Bayangkan jika suatu hari Gerakan Reformed Injili sudah begitu berkembang dan diterima oleh masyarakat luas, kemudian satu remaja putri dengan bangga berkata kepada teman-temannya, “Eh, tau ga lu, gua baru jadian sama satu cowok. Orang Reformed lho! Pengertian doktrinnya, wah makjang!” Lalu satu pemuda yang mengaku Reformed Injili berbangga kepada teman-temannya di tempat kuliah, “Ah, lu pada kaga ngerti Reformed worldview sih. Makanya interpretasi lu tentang science parah. So shallow, gitu loh!

Sejarah mengingatkan kepada kita tentang kebahayaan dari dalam suatu gerakan Kristen ketika gerakan tersebut mulai berkembang dan diterima masyarakat. Perkembangan dan penerimaan masyarakat tentu saja sesuatu yang sangat baik. Yang menjadi kesalahan adalah hilangnya kewaspadaan dan visi mula-mula dari orang-orang yang berada di dalam gerakan Kristen tersebut sebagai efek samping dari penerimaan mayoritas.

Saya khawatir ketika Gerakan Reformed Injili berkembang dan diterima oleh masyarakat luas, orang-orang yang berada di dalam gerakan ini sendiri kehilangan kewaspadaan dan visi mula-mula dari gerakan ini.

Salah satu dasar yang membuat Theologi Reformed menjadi begitu kokoh adalah karena penekanan Yohanes Calvin yang begitu kental mengenai kerendahan hati. Orang-orang modern yang mengaku diri sudah tercerahkan cenderung terpaku kepada content proposisional dari suatu pengajaran, tetapi lupa bahwa di belakang suatu pernyataan positif selalu ada sikap hati (attitude) yang mendasari keluarnya pernyataan tersebut. Maka para scholars yang ‘sudah cerah’ tersebut sering kali terpaku untuk mempelajari proposisi-proposisi yang dipercayai oleh Yohanes Calvin, tapi melupakan sikap hati yang melaluinya proposisi-proposisi tersebut keluar. Tidaklah heran jika ada orang-orang ‘Reformed’ yang sombong, yang menganggap diri hebat karena sudah mengerti satu set pengajaran yang dianggap sebagai Calvinisme, yang sekarang katanya akan menjadi pengaruh besar di seluruh dunia.

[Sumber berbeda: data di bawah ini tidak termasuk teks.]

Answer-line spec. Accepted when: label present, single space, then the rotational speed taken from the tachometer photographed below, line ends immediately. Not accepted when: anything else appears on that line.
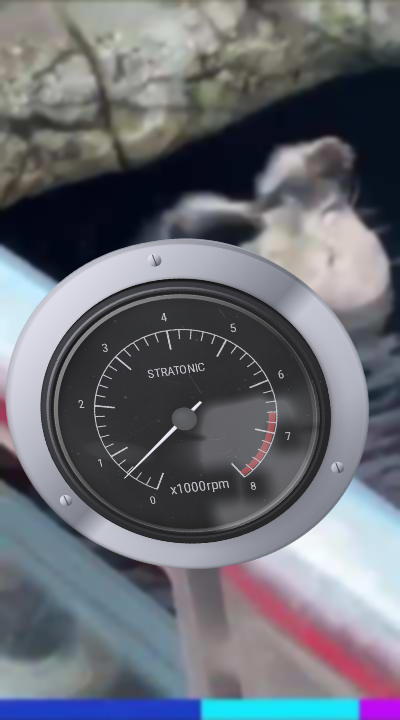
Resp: 600 rpm
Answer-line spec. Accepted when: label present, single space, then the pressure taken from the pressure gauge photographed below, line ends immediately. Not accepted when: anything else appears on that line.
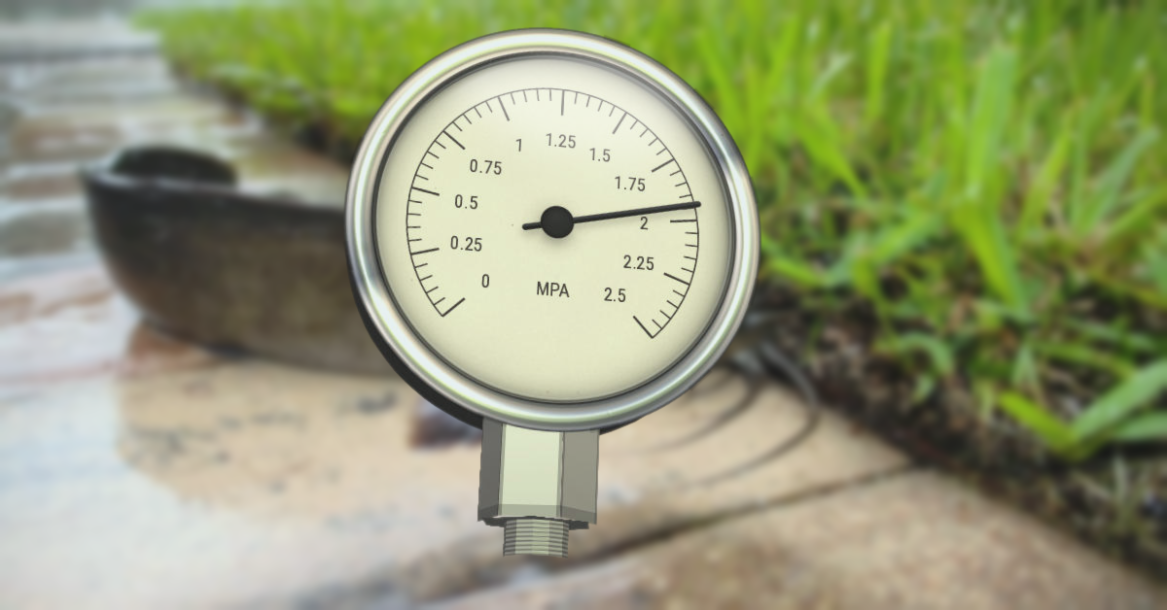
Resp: 1.95 MPa
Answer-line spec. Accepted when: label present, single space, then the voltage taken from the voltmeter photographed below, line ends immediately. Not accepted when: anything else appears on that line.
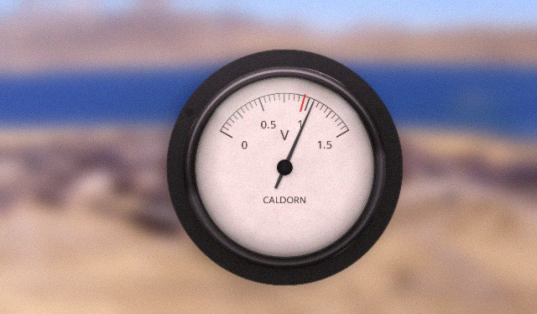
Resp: 1.05 V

Firman Tuhan berkata, “Jagalah hatimu dengan segala kewaspadaan, karena dari situlah terpancar seluruh kehidupan” (Amsal 4:23).

Dalam rangka merayakan ulang tahun Yohanes Calvin ke-500, marilah kita sebagai orang-orang yang mengaku diri Reformed Injili mempelajari bukan saja original content dari tulisan-tulisannya, tapi juga mempelajari original attitude yang dimiliki oleh budak Kristus yang setia ini.

Dalam artikel ini, kita akan melihat mengapa Yohanes Calvin begitu menekankan kerendahan hati dan belajar dari beberapa contoh mengenai bagaimana sikap ini mempengaruhi pendekatan theologinya.

Pengertian Relasi Kovenantal (atau Eksistensial) antara Manusia dengan Allah sebagai Dasar Kerendahan Hati

Di dalam Buku Pertama Bab Pertama dari Institutio Christianae Religionis, Calvin menekankan tentang esensi pengenalan manusia akan Allah yang bersifat personal dan kovenantal (untuk filsuf, baca: eksistensial). Allah bukanlah satu set definisi mengenai suatu being, melainkan satu Pribadi Pencipta yang kepada-Nya seluruh manusia mau tak mau harus selalu berelasi dan berespons, tidak peduli apakah seseorang mau mengakui keberadaan-Nya sebagai Pencipta atau menekan kebenaran tersebut dengan berkata “Allah tidak ada”. Karena hakikat manusia sebagai gambar Allah, hati setiap manusia terus-menerus berteriak kepadanya, “Allah ada dan aku harus mempertanggungjawabkan hidupku kepada-Nya, baik sekarang maupun di penghakiman nanti!”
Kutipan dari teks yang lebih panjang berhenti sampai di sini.